═══ Page extract

There are lots of details about the internals of eBPF program types, where they can be hooked, and the type of context they work with all over the interwebs (links at the end of this blog). We will skip this to focus next on what are the various different things people are already doing, and some “out there ideas” that can  get people to start thinking in a different direction.

Before we go, note that most of the complexity of pushing code into kernel and then using helper-functions and tail-calls is being progressively reduced under the IO Visor Project’s github repository. This includes the ability to build code and manage maps through a python front-end (bcc) and a persistent file system in the form of bpf-fuse.

…. ask what eBPF can do for you?

So now that we understand the basics of the eBPF ecosystem, we discuss a few opportunities arising from having a programmable engine inside the kernel. Some of the ideas I will be throwing out there are already possible or being used, while others require some modifications to the eBPF ecosystem (by e.g., increasing the type of maps and helper functions)  — something a creative developer can upstream into the Linux kernel (not easy, I know!).

Security

While BPF was originally meant to help in packet-filtering, the seccomp patch allowed for mechanism to trap system calls and possibly block them, thereby limiting the number of calls accessible to an application.

With eBPF ability to have shared maps across instances, we can do dynamic taint analysis which has a minimal overhead. This will increase ability to track and stop malware and security breaches.

Similarly, with the ability to keep state, it will be trivial to implement stateful packet filtering. With eBPF, each application can also build their own filtering mechanism — thus web servers can post intelligent DDoS rejection programs, that block traffic at the kernel without disrupting the application thread, and can be configured through maps. These DDoS signatures can be generated using more involved DDoS detection algorithm present in the user-space.

══════
═══ Data shown

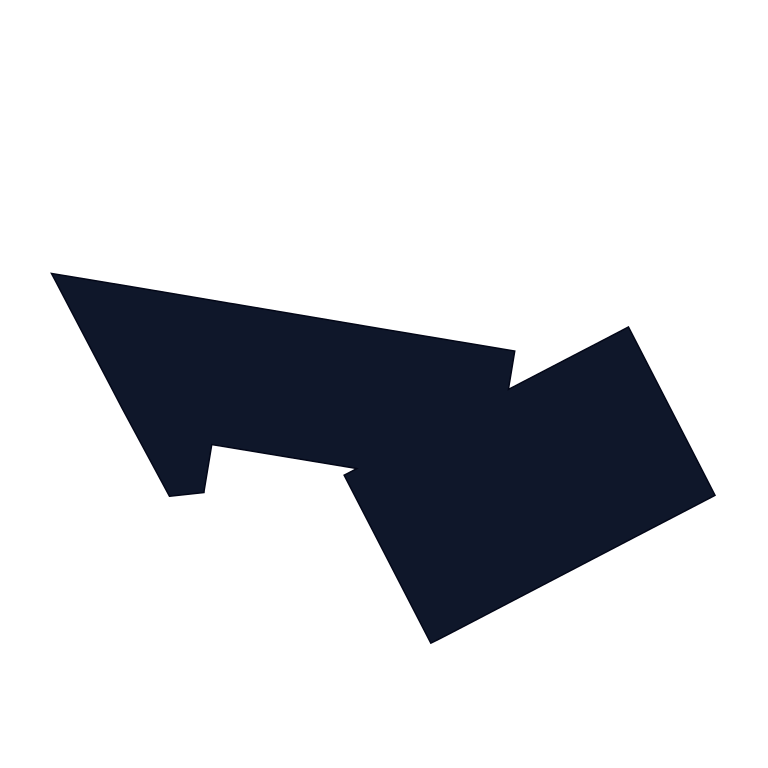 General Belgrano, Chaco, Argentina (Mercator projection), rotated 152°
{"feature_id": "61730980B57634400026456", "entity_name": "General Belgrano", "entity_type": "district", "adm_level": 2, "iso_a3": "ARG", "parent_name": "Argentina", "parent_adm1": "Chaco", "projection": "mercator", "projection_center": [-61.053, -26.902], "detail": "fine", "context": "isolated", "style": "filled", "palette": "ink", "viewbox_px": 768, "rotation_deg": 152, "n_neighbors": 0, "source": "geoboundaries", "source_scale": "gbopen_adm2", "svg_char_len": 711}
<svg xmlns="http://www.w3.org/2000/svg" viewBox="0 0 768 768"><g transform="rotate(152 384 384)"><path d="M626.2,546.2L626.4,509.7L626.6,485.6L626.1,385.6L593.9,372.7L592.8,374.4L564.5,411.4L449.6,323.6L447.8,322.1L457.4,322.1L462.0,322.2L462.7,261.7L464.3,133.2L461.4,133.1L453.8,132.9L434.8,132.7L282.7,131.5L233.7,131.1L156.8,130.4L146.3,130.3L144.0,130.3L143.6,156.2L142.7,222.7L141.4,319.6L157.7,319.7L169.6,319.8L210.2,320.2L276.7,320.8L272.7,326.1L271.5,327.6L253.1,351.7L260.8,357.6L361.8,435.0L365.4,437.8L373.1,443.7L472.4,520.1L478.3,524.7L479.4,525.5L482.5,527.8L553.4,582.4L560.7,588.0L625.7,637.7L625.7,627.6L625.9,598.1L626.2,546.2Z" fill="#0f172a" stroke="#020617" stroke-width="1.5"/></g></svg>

══════

**Short exercise 1**
Put this sentence from the eBPF article into Spanish: "This will increase ability to track and stop malware and security breaches."
**Short exercise 2**
Transcribe the part of the eBPF article that opens with the words containing "While BPF was" and closes with "in the user-space.".

**Full output 1**
Esto aumentará la capacidad de rastrear y detener malware y brechas de seguridad.

**Full output 2**
While BPF was originally meant to help in packet-filtering, the seccomp patch allowed for mechanism to trap system calls and possibly block them, thereby limiting the number of calls accessible to an application.

With eBPF ability to have shared maps across instances, we can do dynamic taint analysis which has a minimal overhead. This will increase ability to track and stop malware and security breaches.

Similarly, with the ability to keep state, it will be trivial to implement stateful packet filtering. With eBPF, each application can also build their own filtering mechanism — thus web servers can post intelligent DDoS rejection programs, that block traffic at the kernel without disrupting the application thread, and can be configured through maps. These DDoS signatures can be generated using more involved DDoS detection algorithm present in the user-space.